22Beati voi, quando gli uomini vi odieranno e quando vi metteranno al bando e vi insulteranno e disprezzeranno il vostro nome come infame, a causa del Figlio dell'uomo. 23Rallegratevi in quel giorno ed esultate perché, ecco, la vostra ricompensa è grande nel cielo. Allo stesso modo infatti agivano i loro padri con i profeti.

Questa è la beatitudine più elaborata e si distingue nettamente dalle prime tre, per stile e lunghezza. Sembra la cristallizzazione di numerose esperienze fatte nel corso della storia dai primi cristiani, che hanno verificato come la loro sorte si trovasse spesso di fatto conformata a quella del Signore. Per questo potevano aspettare nella gioia, nonostante tutto, la loro ricompensa, ma appunto non più ora, bensì nel cielo (v. 23). Qui appare più evidente rispetto alle prime tre beatitudini che la felicità proclamata ai makarioi sta proprio in quella conformazione a Cristo e non nelle sofferenze in sé.

«Vi odieranno...»: μισέω (miséo), odiare, perseguire con odio, detestare è lo stesso avvertimento dell'ultima cena (Gv 15,20).

«Rallegratevi... esultate»: sono due imperativi aoristo positivi ordinano di dare inizio a un'azione nuova. Esultare traduce σκιρτάω (skirtáō) che significa saltare. È infatti l'inizio di una gioia nuova, speciale, mai provata prima.

vv. 24-25

 24Ma guai a voi, ricchi,
perché avete già ricevuto la vostra consolazione.
25Guai a voi, che ora siete sazi,
perché avrete fame.
Guai a voi, che ora ridete,
perché sarete nel dolore e piangerete.
Ai beati voi corrispondono, specularmente, gli infelici voi.

«Guai»: Il greco Oὐαί (ouai) non indica una maledizione; corrisponde piuttosto a ahimè. Richiama i lamenti che nell’Antico Testamento si fanno sui morti o su quelli che sono senza futuro (cfr. 1Re 13,30; Ger 22,18; eccetera). Nel loro caso, non la ricchezza, la sazietà o le risa li rendono infelici, ma il contrasto tra il “voi” miei discepoli e il non esserlo. 

I “guai” non sono da considerarsi come condanne irrevocabile ma come lamenti o meglio degli inviti forti e drammatici alla conversione (Cfr. 13,34s; 21,20-24;23,28-31; ecc.).

Da ricordare che secondo uno schema veterotestamentario dell'alleanza, ogni volta che si stipula o si rinnova l'alleanza tra Dio e il suo popolo, gli impegni vengono sanciti con una serie di beatitudini-promesse e di maledizioni-minacce (Cfr. Dt 11,13ss.26ss; 28,1ss).

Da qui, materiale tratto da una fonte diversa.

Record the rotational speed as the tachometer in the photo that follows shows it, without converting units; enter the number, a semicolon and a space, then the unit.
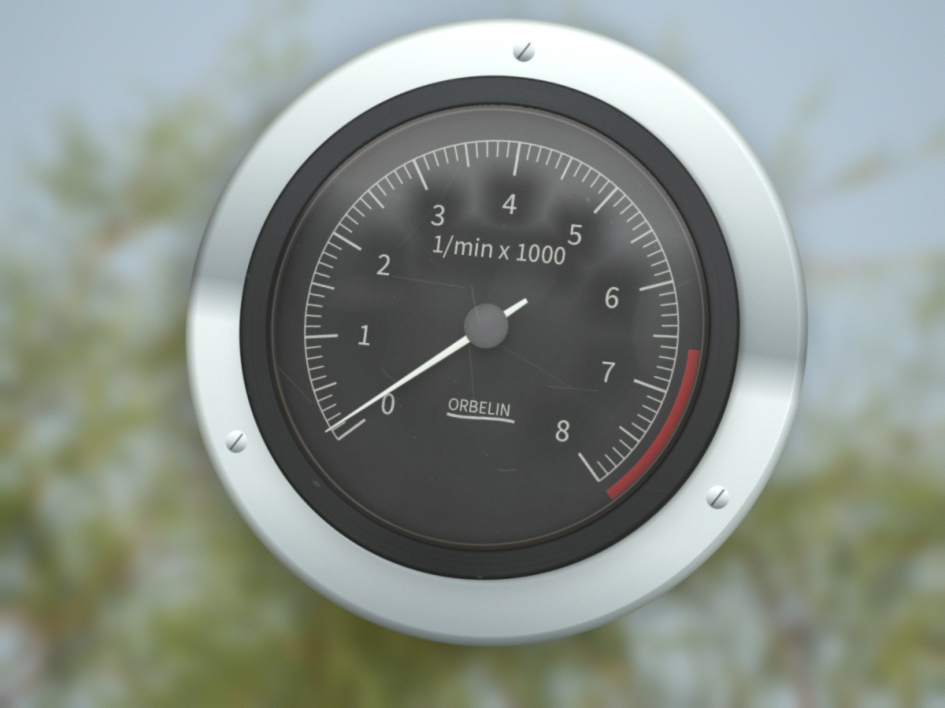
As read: 100; rpm
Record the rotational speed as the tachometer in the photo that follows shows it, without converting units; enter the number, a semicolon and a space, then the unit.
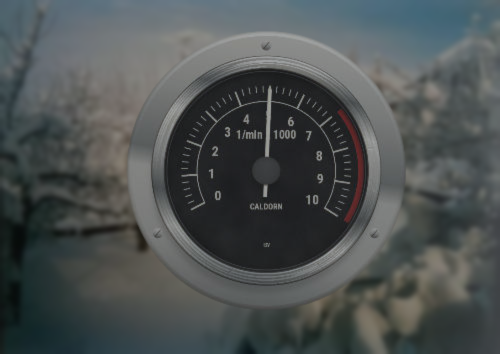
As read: 5000; rpm
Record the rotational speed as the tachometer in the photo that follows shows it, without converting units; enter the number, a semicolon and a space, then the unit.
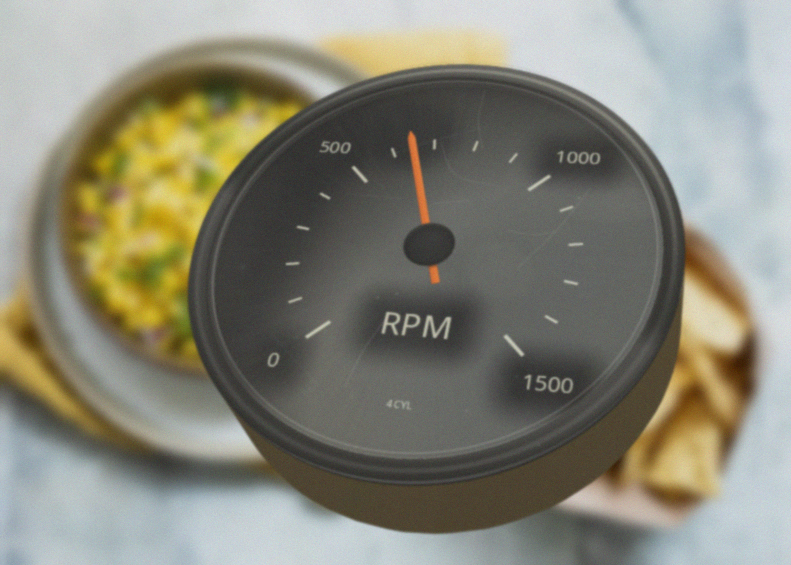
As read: 650; rpm
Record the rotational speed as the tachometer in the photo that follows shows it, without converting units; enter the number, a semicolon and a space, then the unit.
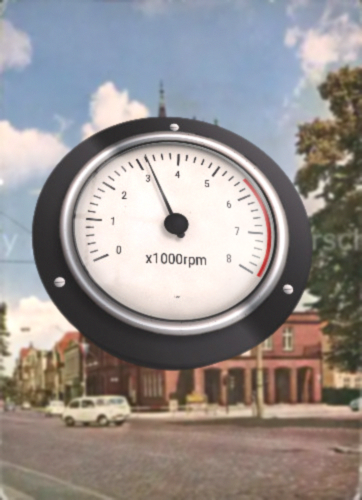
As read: 3200; rpm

«avete già»: ἀπέχω (apéchō) avere tutto, avere per intero per intero, avere ricevuto. potremmo tradurre, avete riscosso il credito e perciò non potete pretendere più niente. Il tempo verbale presente esprime il tempo della realtà e descrive un'azione che si sta svolgendo ora, in questo momento, con tendenza a durare verso un immediato futuro.

v. 26

26Guai, quando tutti gli uomini diranno bene di voi. Allo stesso modo infatti agivano i loro padri con i falsi profeti.

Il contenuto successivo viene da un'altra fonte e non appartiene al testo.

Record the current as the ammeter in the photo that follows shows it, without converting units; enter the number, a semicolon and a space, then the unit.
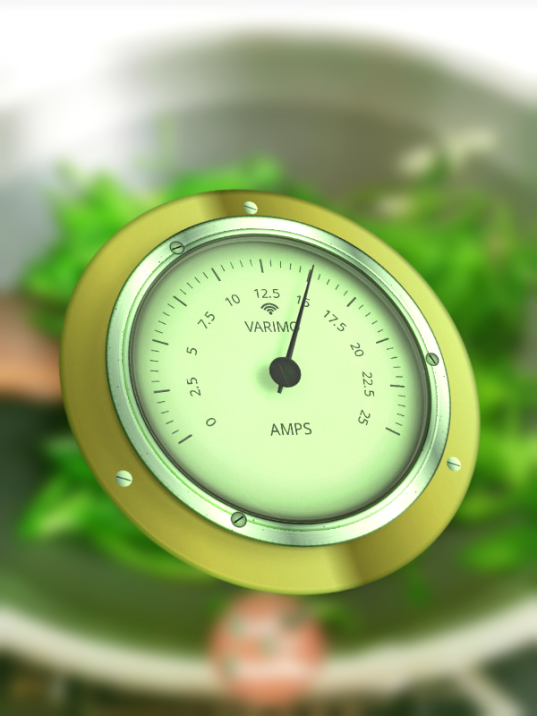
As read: 15; A
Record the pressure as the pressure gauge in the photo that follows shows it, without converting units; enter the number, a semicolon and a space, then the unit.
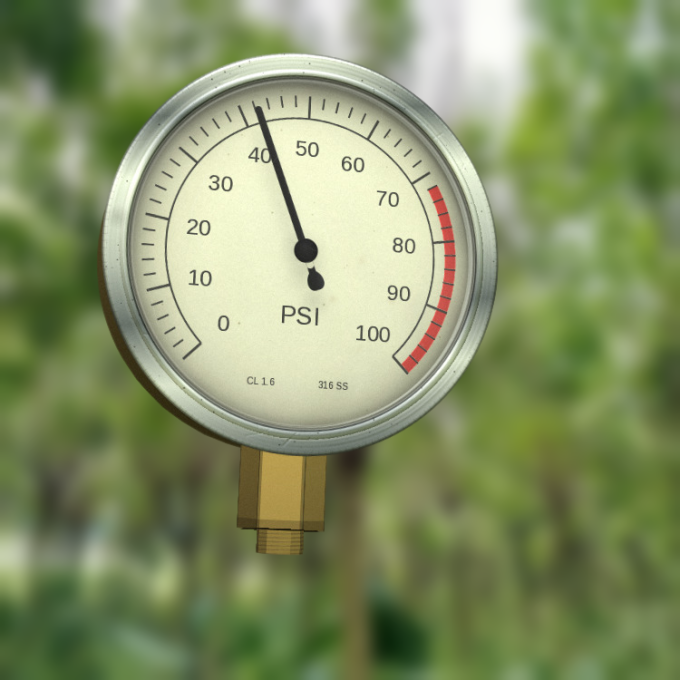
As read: 42; psi
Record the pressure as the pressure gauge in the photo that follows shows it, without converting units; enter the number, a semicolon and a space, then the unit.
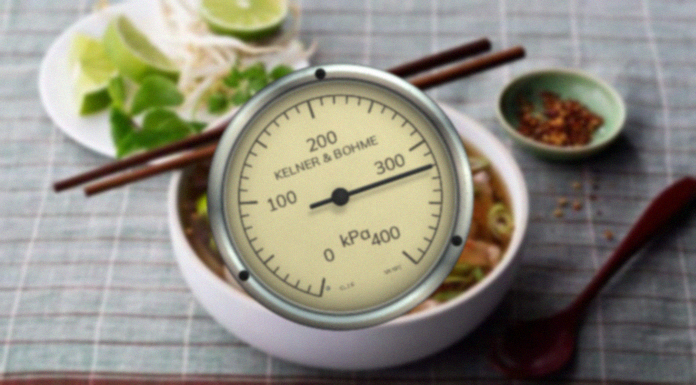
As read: 320; kPa
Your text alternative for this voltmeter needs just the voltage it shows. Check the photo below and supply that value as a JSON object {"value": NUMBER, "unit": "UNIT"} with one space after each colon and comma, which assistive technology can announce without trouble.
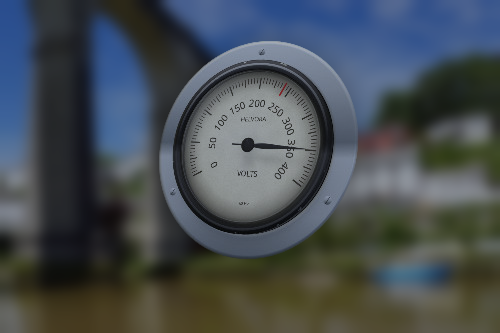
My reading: {"value": 350, "unit": "V"}
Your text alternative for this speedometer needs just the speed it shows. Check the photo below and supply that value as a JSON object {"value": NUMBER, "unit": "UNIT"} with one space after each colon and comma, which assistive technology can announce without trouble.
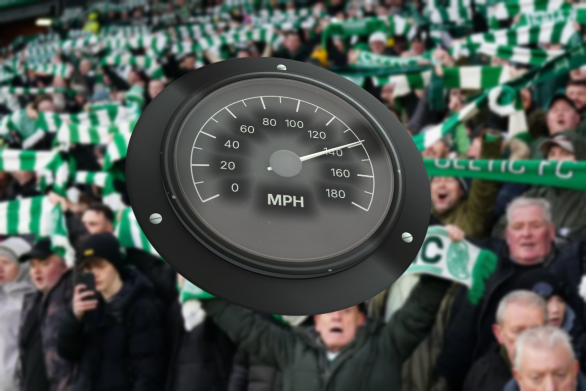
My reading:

Si corre sempre il rischio di mendicare approvazioni e di essere sempre troppo attenti al giudizio degli uomini. Circa la carità, la giustizia, i doveri verso il prossimo, la sequela fedele del Signore, Luca appare, in un certo senso, più radicale di Matteo e di Marco. I detti di Gesù riportati nel evangelo di Luca non lasciano spazio a compromessi umani. Dobbiamo ricordare che le sue comunità venute dal paganesimo correvano il rischio di paganizzarsi di nuovo. Per questo la predicazione del Signore deve essere presentata nella sua autenticità e durezza evangelica. Non va edulcorata.